Behind her, almost 20 anti-abortion activists wore red and held large signs picturing alleged fetuses at the time of abortion.

Hupprich shared her personal story to show support for upcoming reproductive rights bills in the 2023 legislative session.

In 2015, Hupprich drove from her home in Washington, D.C., to New Jersey to get an abortion after discovering the daughter she was pregnant with had a heart condition. She said there was only one doctor who could perform abortions after 18 weeks anywhere remotely close to her.
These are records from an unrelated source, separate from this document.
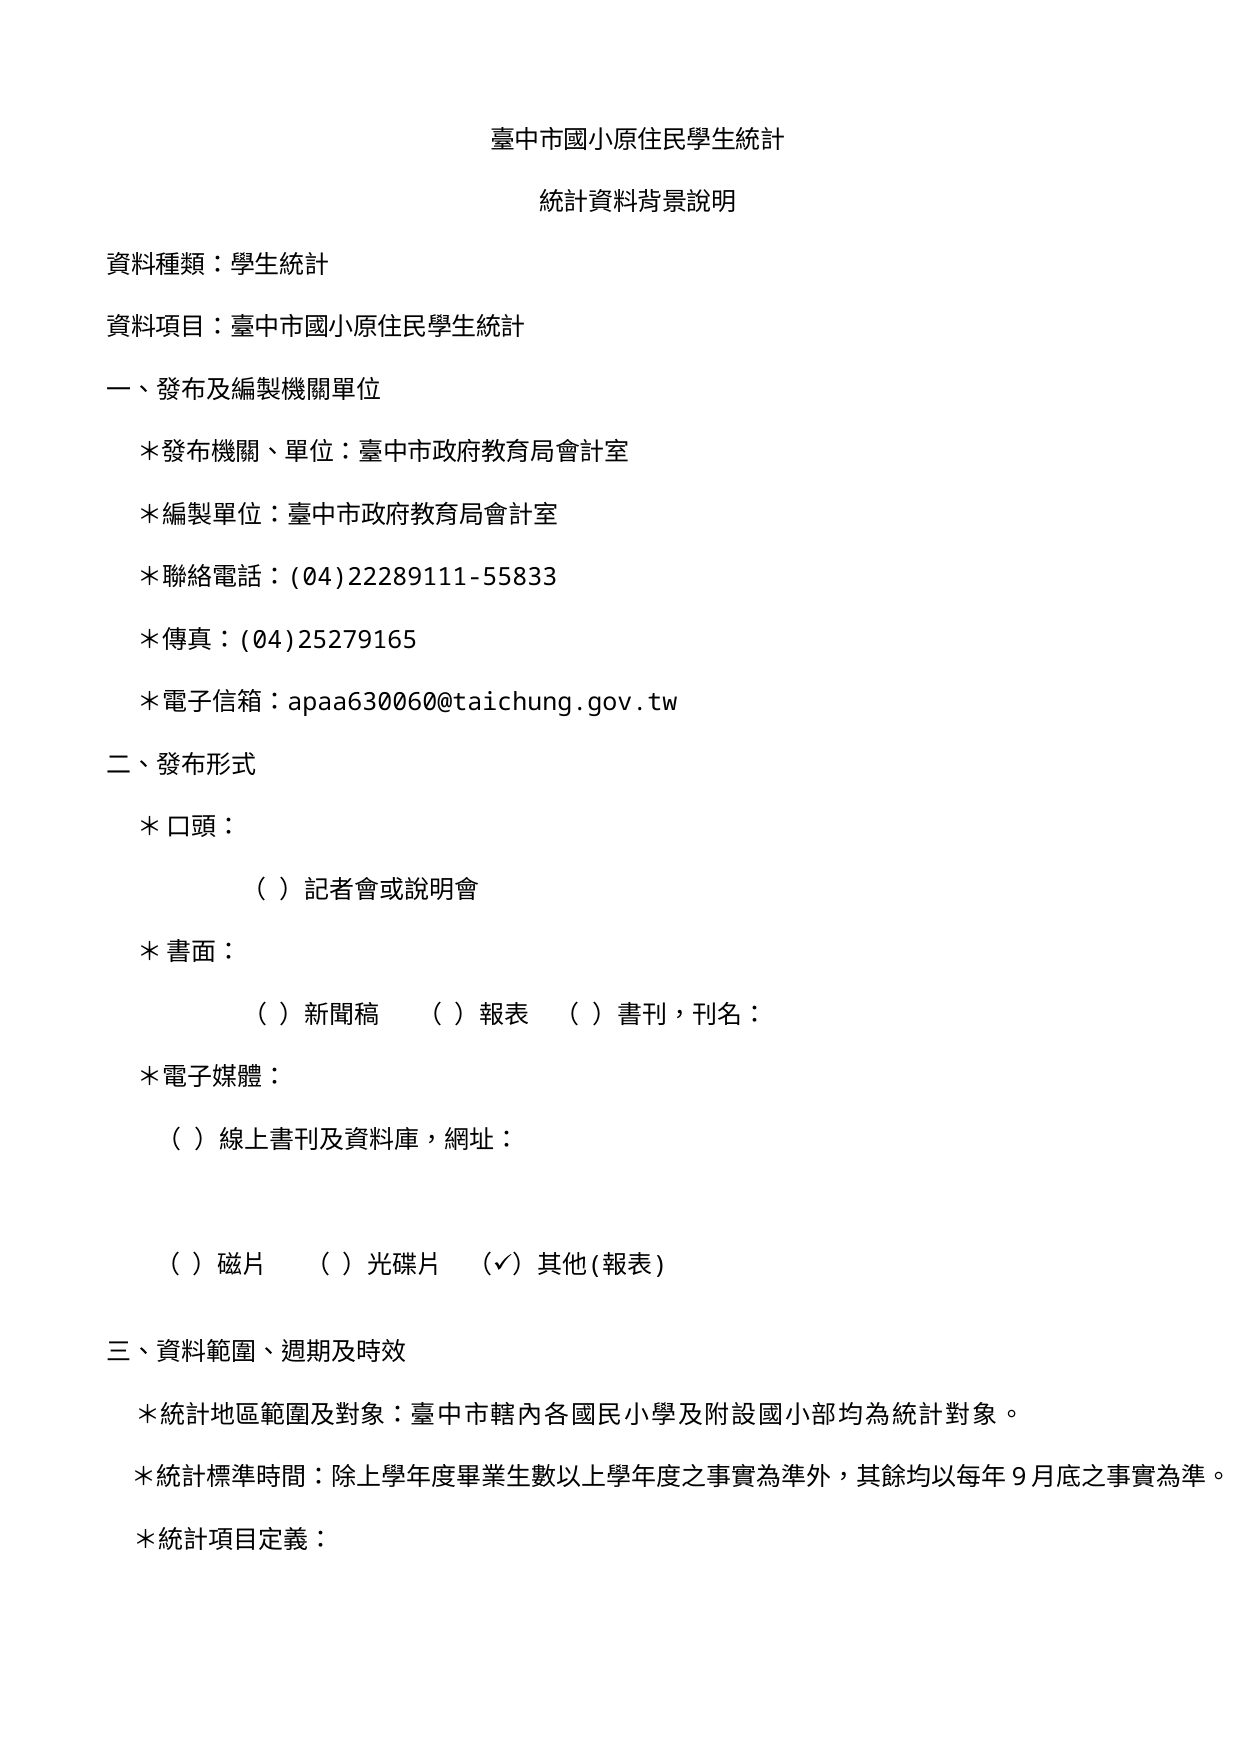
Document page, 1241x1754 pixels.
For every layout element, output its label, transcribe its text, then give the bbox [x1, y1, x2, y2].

text ＊統計標準時間：除上學年度畢業生數以上學年度之事實為準外，其餘均以每年9月底之事實為準。 [131, 1433, 1214, 1496]
text ＊發布機關、單位：臺中市政府教育局會計室 [137, 408, 1169, 471]
text ＊電子信箱：apaa630060@taichung.gov.tw [137, 658, 1169, 721]
text ＊編製單位：臺中市政府教育局會計室 [137, 471, 1169, 533]
text （ ）線上書刊及資料庫，網址： [106, 1096, 1203, 1158]
text （ ）磁片 （ ）光碟片 （）其他(報表) [106, 1221, 1203, 1283]
text 資料種類：學生統計 [106, 221, 1169, 283]
text ＊傳真：(04)25279165 [137, 596, 1169, 658]
text （ ）記者會或說明會 [106, 846, 1169, 908]
text 統計資料背景說明 [106, 158, 1169, 221]
text 臺中市國小原住民學生統計 [106, 96, 1169, 158]
text 二、發布形式 [106, 721, 1169, 783]
text 三、資料範圍、週期及時效 [106, 1308, 1169, 1371]
text ＊統計項目定義： [133, 1496, 1169, 1558]
list 口頭： [137, 783, 1169, 846]
text （ ）新聞稿 （ ）報表 （ ）書刊，刊名： [137, 971, 1169, 1033]
list 書面： [137, 908, 1169, 971]
text ＊聯絡電話：(04)22289111-55833 [137, 533, 1169, 596]
text 一、發布及編製機關單位 [106, 346, 1169, 408]
text ＊統計地區範圍及對象：臺中市轄內各國民小學及附設國小部均為統計對象。 [136, 1371, 1169, 1433]
text ＊電子媒體： [137, 1033, 1169, 1096]
text 資料項目：臺中市國小原住民學生統計 [106, 283, 1169, 346]
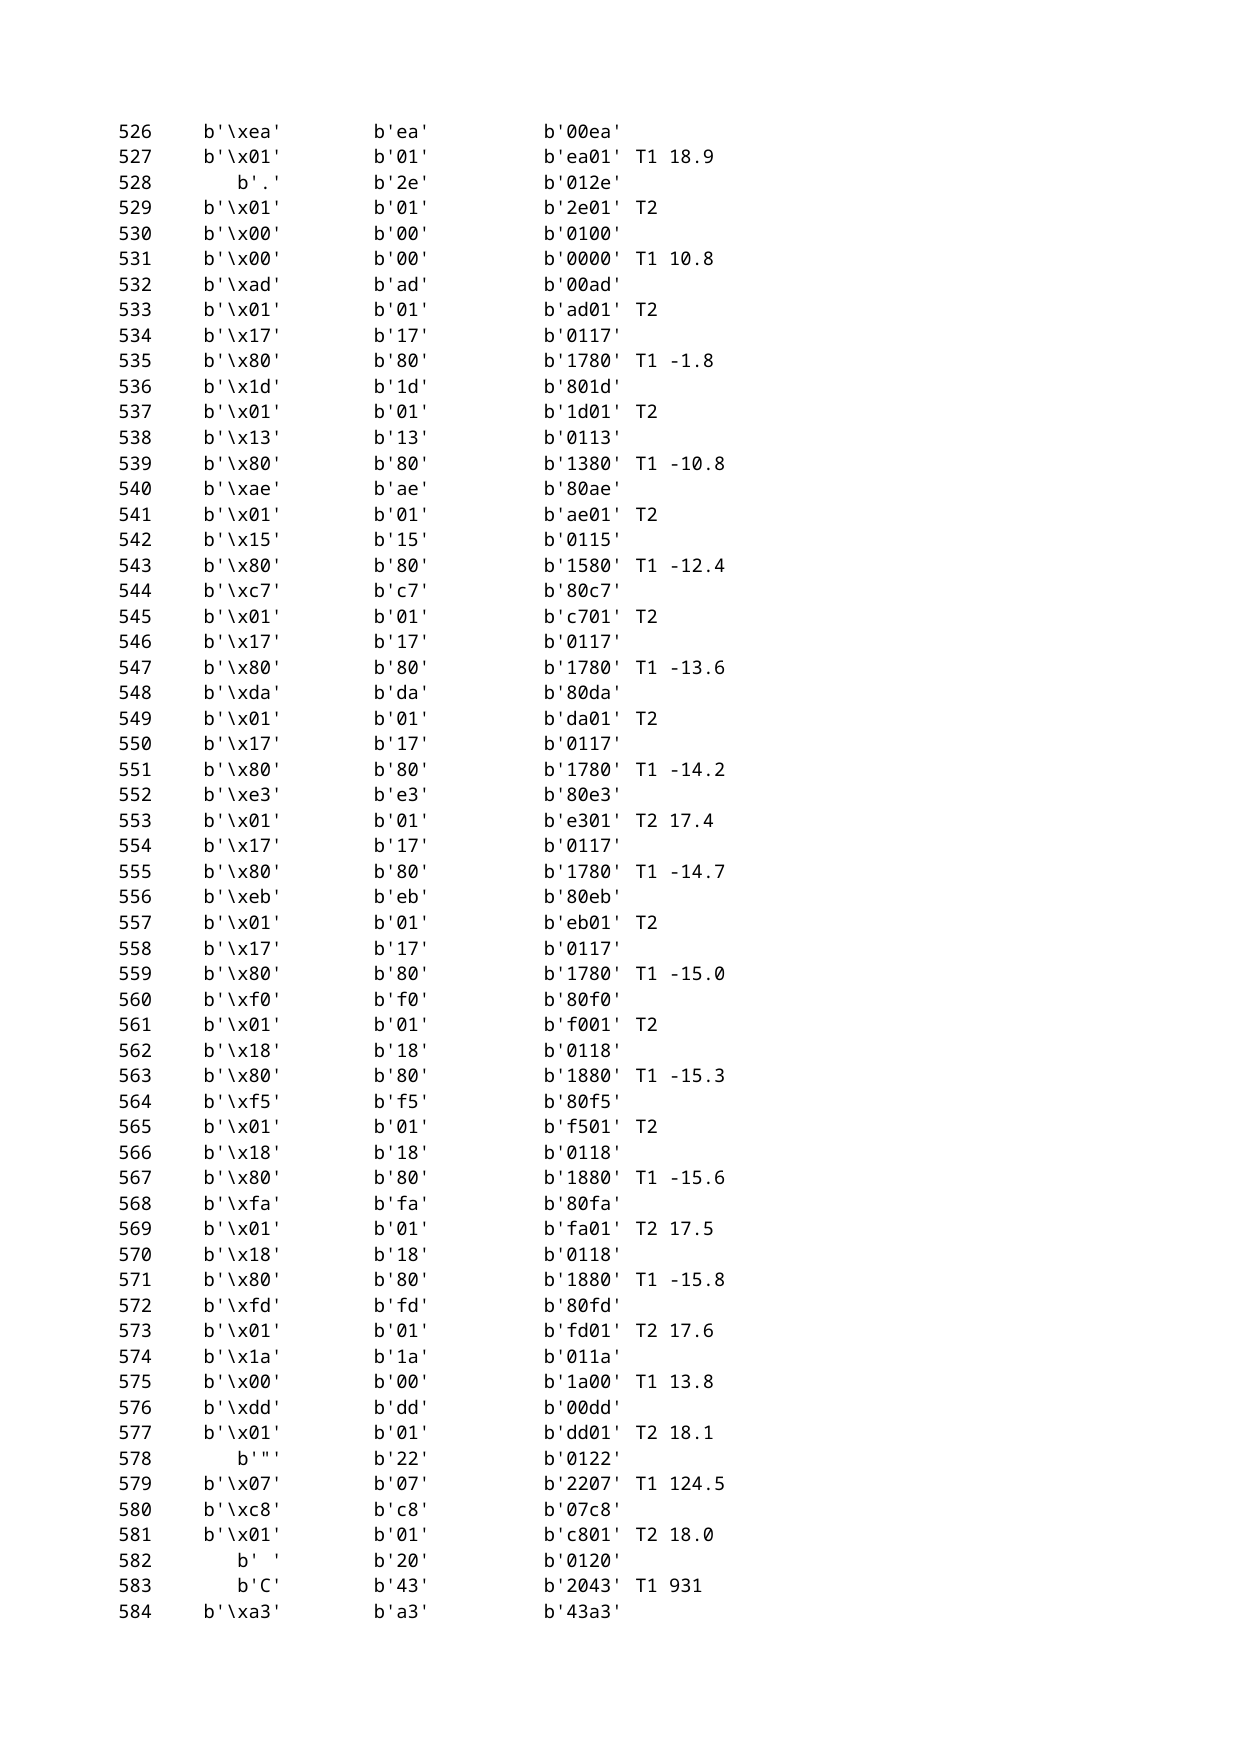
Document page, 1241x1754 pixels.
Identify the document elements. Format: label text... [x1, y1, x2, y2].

text 567 b'\x80' b'80' b'1880' T1 -15.6 [118, 1164, 1122, 1190]
text 552 b'\xe3' b'e3' b'80e3' [118, 782, 1122, 807]
text 532 b'\xad' b'ad' b'00ad' [118, 271, 1122, 297]
text 573 b'\x01' b'01' b'fd01' T2 17.6 [118, 1318, 1122, 1343]
text 582 b' ' b'20' b'0120' [118, 1547, 1122, 1573]
text 575 b'\x00' b'00' b'1a00' T1 13.8 [118, 1369, 1122, 1394]
text 545 b'\x01' b'01' b'c701' T2 [118, 603, 1122, 628]
text 544 b'\xc7' b'c7' b'80c7' [118, 577, 1122, 603]
text 529 b'\x01' b'01' b'2e01' T2 [118, 195, 1122, 220]
text 560 b'\xf0' b'f0' b'80f0' [118, 986, 1122, 1011]
text 539 b'\x80' b'80' b'1380' T1 -10.8 [118, 450, 1122, 475]
text 580 b'\xc8' b'c8' b'07c8' [118, 1496, 1122, 1522]
text 578 b'"' b'22' b'0122' [118, 1445, 1122, 1471]
text 542 b'\x15' b'15' b'0115' [118, 526, 1122, 552]
text 570 b'\x18' b'18' b'0118' [118, 1241, 1122, 1267]
text 547 b'\x80' b'80' b'1780' T1 -13.6 [118, 654, 1122, 679]
text 550 b'\x17' b'17' b'0117' [118, 731, 1122, 756]
text 571 b'\x80' b'80' b'1880' T1 -15.8 [118, 1267, 1122, 1292]
text 557 b'\x01' b'01' b'eb01' T2 [118, 909, 1122, 935]
text 564 b'\xf5' b'f5' b'80f5' [118, 1088, 1122, 1113]
text 527 b'\x01' b'01' b'ea01' T1 18.9 [118, 144, 1122, 169]
text 574 b'\x1a' b'1a' b'011a' [118, 1343, 1122, 1369]
text 555 b'\x80' b'80' b'1780' T1 -14.7 [118, 858, 1122, 884]
text 540 b'\xae' b'ae' b'80ae' [118, 475, 1122, 501]
text 581 b'\x01' b'01' b'c801' T2 18.0 [118, 1522, 1122, 1547]
text 549 b'\x01' b'01' b'da01' T2 [118, 705, 1122, 731]
text 583 b'C' b'43' b'2043' T1 931 [118, 1573, 1122, 1598]
text 565 b'\x01' b'01' b'f501' T2 [118, 1113, 1122, 1139]
text 572 b'\xfd' b'fd' b'80fd' [118, 1292, 1122, 1318]
text 537 b'\x01' b'01' b'1d01' T2 [118, 399, 1122, 424]
text 531 b'\x00' b'00' b'0000' T1 10.8 [118, 246, 1122, 271]
text 579 b'\x07' b'07' b'2207' T1 124.5 [118, 1471, 1122, 1496]
text 536 b'\x1d' b'1d' b'801d' [118, 373, 1122, 399]
text 548 b'\xda' b'da' b'80da' [118, 679, 1122, 705]
text 534 b'\x17' b'17' b'0117' [118, 322, 1122, 348]
text 561 b'\x01' b'01' b'f001' T2 [118, 1011, 1122, 1037]
text 566 b'\x18' b'18' b'0118' [118, 1139, 1122, 1164]
text 553 b'\x01' b'01' b'e301' T2 17.4 [118, 807, 1122, 833]
text 538 b'\x13' b'13' b'0113' [118, 424, 1122, 450]
text 558 b'\x17' b'17' b'0117' [118, 935, 1122, 960]
text 541 b'\x01' b'01' b'ae01' T2 [118, 501, 1122, 526]
text 533 b'\x01' b'01' b'ad01' T2 [118, 297, 1122, 322]
text 546 b'\x17' b'17' b'0117' [118, 628, 1122, 654]
text 530 b'\x00' b'00' b'0100' [118, 220, 1122, 246]
text 526 b'\xea' b'ea' b'00ea' [118, 118, 1122, 144]
text 551 b'\x80' b'80' b'1780' T1 -14.2 [118, 756, 1122, 782]
text 535 b'\x80' b'80' b'1780' T1 -1.8 [118, 348, 1122, 373]
text 568 b'\xfa' b'fa' b'80fa' [118, 1190, 1122, 1216]
text 569 b'\x01' b'01' b'fa01' T2 17.5 [118, 1216, 1122, 1241]
text 556 b'\xeb' b'eb' b'80eb' [118, 884, 1122, 909]
text 543 b'\x80' b'80' b'1580' T1 -12.4 [118, 552, 1122, 577]
text 577 b'\x01' b'01' b'dd01' T2 18.1 [118, 1420, 1122, 1445]
text 584 b'\xa3' b'a3' b'43a3' [118, 1598, 1122, 1624]
text 562 b'\x18' b'18' b'0118' [118, 1037, 1122, 1062]
text 528 b'.' b'2e' b'012e' [118, 169, 1122, 195]
text 563 b'\x80' b'80' b'1880' T1 -15.3 [118, 1062, 1122, 1088]
text 554 b'\x17' b'17' b'0117' [118, 833, 1122, 858]
text 576 b'\xdd' b'dd' b'00dd' [118, 1394, 1122, 1420]
text 559 b'\x80' b'80' b'1780' T1 -15.0 [118, 960, 1122, 986]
And she had to pay for her abortion since her insurance did not cover any abortion costs under the Hyde Amendment.

“The patients that need to access abortion are human beings with full lives, are not a number on a spreadsheet,” Hupprich said. “We need to prioritize giving autonomy to individuals to make the best health care decisions for their unique situations.”

Different generations stood together on the steps of the Capitol for the rally organized by Pro-Choice Washington including groups like ACLU Washington, Cedar Clinics, Planned Parenthood and Legal Voice.

Holding a sign saying “Ruth Sent Us,” Amy Myers chuckled while reminiscing that she had to protest for the same right 50 years ago.

“I hope it just goes through real easy and Washington state gets its law in the constitution,” Myers said.

Myers and others were joined by state Attorney General Bob Ferguson; House Speaker Laurie Jinkins, D-Tacoma; Sen. Emily Randall, D-Bremerton; Sen. Yasmin Trudeau, D-Tacoma; Rep. Sharlett Mena, D-Tacoma; Rep. Marcus Riccelli, D-Spokane; and Rep. Darya Farivar, D-Seattle.

Onalyz Babcock came to the Capitol with her toddler to testify against the proposed bills.

“I don’t think any humans have the right to end another human’s life,” Babcock said.

Babcock said she used to be for abortion rights, but she has since changed her mind.

“I came here today looking for common ground, hoping to speak and strike relationships with people,” Babcock said. “And I hope that they also would like to hear us out.”

After abortion rights activists finished making their remarks, a counterprotester yelled out, “What does God think about the decision of taking a life?”

The two sides then briefly yelled at each other, until dispersing to attend hearings or go elsewhere.